#rabumenulis
" Berterima kasihlah pada segala yang memberi kehidupan......" kata seseorang yang selama ini mendedikasikan dirinya dengan alam seperti hobby yang tampak pada aktivitas masa liburnya. Ia berjalan sembari memunguti sampah - sampah yang tertinggal atau mungkin saja sengaja ditinggalkan oleh para pengunjung yang menjejakkan kakinya di tanah karo, sekitaran gunung Sibayak.
"Kamu tahu? Ini adalah tingkah anak - anak yang ingin disangka oke, tapi sejatinya mereka sama sekali tidak oke. Sampah, paku - paku yang ditancapkan di pohon entah atas dasar apa" sambil melepasnya satu persatu. Matanya tak sedikit lengah pada sekitar, ya aku tahu bahwa ia sangat mencintai alam sama sepertiku yang sudah tertular oleh sifatnya. Sangat membenci setiap orang yang dengan pikiran sadarnya membiarkan sampah - sampah terhempas angin, bukan malah di pungut lalu diletakkan ke tempat sampah. Gulungan awan menghadirkan angin yang membuat tubuh tiba - tiba saja tersentak. Ku mundurkan kakiku hingga menyentuh batu besar yang sengaja kucari untuk melepas lelahku. Beberapa orang yang tergabung sebagai kelompok Adventure Together juga tampak kagum atas separuh perjalan mendaki gunung sibayak, mengeluarkan kamera dan mengambil pose terbaik mereka. Senyum berhiaskan syal yang menutupi leher juga lapisan pakaian yang paling luarnya jacket tebal melindungi tubuh - tubuh mereka.
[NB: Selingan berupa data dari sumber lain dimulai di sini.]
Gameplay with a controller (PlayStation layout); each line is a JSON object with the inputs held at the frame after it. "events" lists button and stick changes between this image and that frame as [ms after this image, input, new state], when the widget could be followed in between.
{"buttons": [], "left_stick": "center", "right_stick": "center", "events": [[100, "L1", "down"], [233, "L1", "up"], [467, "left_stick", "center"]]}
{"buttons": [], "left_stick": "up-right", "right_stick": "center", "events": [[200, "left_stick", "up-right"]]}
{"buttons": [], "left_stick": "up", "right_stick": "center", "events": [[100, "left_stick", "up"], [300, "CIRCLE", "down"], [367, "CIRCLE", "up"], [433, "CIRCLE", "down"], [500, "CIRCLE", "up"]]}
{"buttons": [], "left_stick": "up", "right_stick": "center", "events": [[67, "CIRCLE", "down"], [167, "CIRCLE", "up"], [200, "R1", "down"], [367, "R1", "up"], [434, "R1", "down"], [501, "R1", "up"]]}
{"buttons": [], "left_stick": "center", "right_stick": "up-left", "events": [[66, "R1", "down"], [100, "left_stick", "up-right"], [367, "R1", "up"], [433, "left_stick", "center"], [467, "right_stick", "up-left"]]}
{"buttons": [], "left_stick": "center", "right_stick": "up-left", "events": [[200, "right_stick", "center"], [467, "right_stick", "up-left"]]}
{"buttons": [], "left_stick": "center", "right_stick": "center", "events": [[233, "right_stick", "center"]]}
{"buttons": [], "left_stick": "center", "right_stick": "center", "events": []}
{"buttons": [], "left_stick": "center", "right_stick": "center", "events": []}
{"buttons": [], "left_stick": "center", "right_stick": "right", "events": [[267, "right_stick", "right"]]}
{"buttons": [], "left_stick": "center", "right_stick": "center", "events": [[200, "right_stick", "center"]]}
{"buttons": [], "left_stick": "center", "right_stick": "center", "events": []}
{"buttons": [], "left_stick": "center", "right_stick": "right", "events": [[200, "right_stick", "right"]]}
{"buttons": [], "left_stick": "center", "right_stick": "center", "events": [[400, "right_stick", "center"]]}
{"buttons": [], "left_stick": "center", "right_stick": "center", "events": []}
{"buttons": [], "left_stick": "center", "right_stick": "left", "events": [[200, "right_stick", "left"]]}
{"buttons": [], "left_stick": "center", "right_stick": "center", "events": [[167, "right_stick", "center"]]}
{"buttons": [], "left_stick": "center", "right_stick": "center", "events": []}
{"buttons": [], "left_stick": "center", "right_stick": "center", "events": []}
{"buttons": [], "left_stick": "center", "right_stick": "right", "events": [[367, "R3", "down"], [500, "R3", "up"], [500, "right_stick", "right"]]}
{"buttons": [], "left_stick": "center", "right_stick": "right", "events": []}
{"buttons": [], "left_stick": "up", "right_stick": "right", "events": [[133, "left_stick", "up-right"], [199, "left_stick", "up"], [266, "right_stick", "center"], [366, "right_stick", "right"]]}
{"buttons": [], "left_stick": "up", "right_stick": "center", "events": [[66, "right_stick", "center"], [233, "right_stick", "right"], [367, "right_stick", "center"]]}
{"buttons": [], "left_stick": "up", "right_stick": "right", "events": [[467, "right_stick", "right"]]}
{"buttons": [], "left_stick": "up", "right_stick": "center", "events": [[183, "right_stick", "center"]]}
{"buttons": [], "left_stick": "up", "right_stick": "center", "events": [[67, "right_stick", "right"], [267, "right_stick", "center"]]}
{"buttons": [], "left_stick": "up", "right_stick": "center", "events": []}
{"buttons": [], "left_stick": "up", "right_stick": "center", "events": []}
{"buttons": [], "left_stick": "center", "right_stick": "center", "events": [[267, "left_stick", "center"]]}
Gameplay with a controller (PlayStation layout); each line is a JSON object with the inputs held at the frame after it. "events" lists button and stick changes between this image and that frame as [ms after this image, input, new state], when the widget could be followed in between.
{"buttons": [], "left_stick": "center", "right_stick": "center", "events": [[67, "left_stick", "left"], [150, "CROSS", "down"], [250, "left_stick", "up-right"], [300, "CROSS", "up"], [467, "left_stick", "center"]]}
"Kamu lihat burung itu?" Kuarahkan jari telunjukku ke arah puncak pohon yang sebagian dedaunannya mulai berguguran.
"Dia dibesarkan oleh alam. Sama dengan kita bukan? Mmmmm, lebih tepatnya kamu. Bagaimana hidup dengan pepohonan saling berbaris dan angin tanpa polusi?"
"Sangat indah. Tidak seperti kota - kota yang dengan egoisnya tak menghadirkan pepohonan namun malah semakin menjadi meninggikan mal - mal. Seperti kehidupan yang kamu alami. Menjadi anak kota, bukan anak desa sepertiku". Jelasnya.
"Kamu tahu, acap kali hatiku mengaduh pada senja supaya kelak aku berjodoh dengan pecinta alam sepertimu. Sebab aku juga menyukai alam, sama seperti aku menyukaimu. Dan aku sangat membenci perusak alam, sama seperti kamu saat membiarkanku memilih melabuhkan hati pada Dio saja. Pria pilihan ibu".
"Kenapa tidak kamu turuti saja? Bukankah surga ada di bawah telapak kaki ibu?".
"Aku tidak ingin ibuku berubah menjadi ibukota yang egois. Tenang, Ayahku masih terus membujuknya, agar tak ada perjodohan. Aku tak menyukainya, sebab kamulah yang masih belum bisa membuat isakan tangis harus tercipta"
"Sebab aku mencintaimu, tapi tetap ingat... aku tidak akan mencengkrammu Cheryl"
"Itu yang aku suka darimu, Bumi.... Cintamu tidak untuk memaksa setiap gerak. Kepercayaanmu itu yang masih tidak bisa kutemukan pada pria lain"
"Karena cinta cukup menggenggam sayang, bukan mencengkram. Sama seperti alam, jika kita terlalu egois mendapatkan kelebihan dengan mudahnya... hal itu malah akan membuat alam menjadi murka lalu menumpahkan kekesalannya. Hingga banyak yang tersiksa. Bukankah itu karena ulah keegoisan manusianya sendiri? Sebab alam tak pernah salah" haturnya sembari tangan - tangannya terus memasukkan sampah - sampah ke sebuah karung besar. Menjelaskan tarikan dan hembusan nafasnya terus bersahabat di telinga. Kupegang erat tangannya yang sedikit kotor. Tak mengapa, sebab cintaku tulus seperti ia mencintai alam. Seperti hati ibuku yang kuyakini juga akan luluh jika aku serta Ayah memberi pengertian tidak dengan egois, terus menyabarkan hati bahwa kebahagiaan tidak datang jika keterpaksaan malah memalsukan rasa.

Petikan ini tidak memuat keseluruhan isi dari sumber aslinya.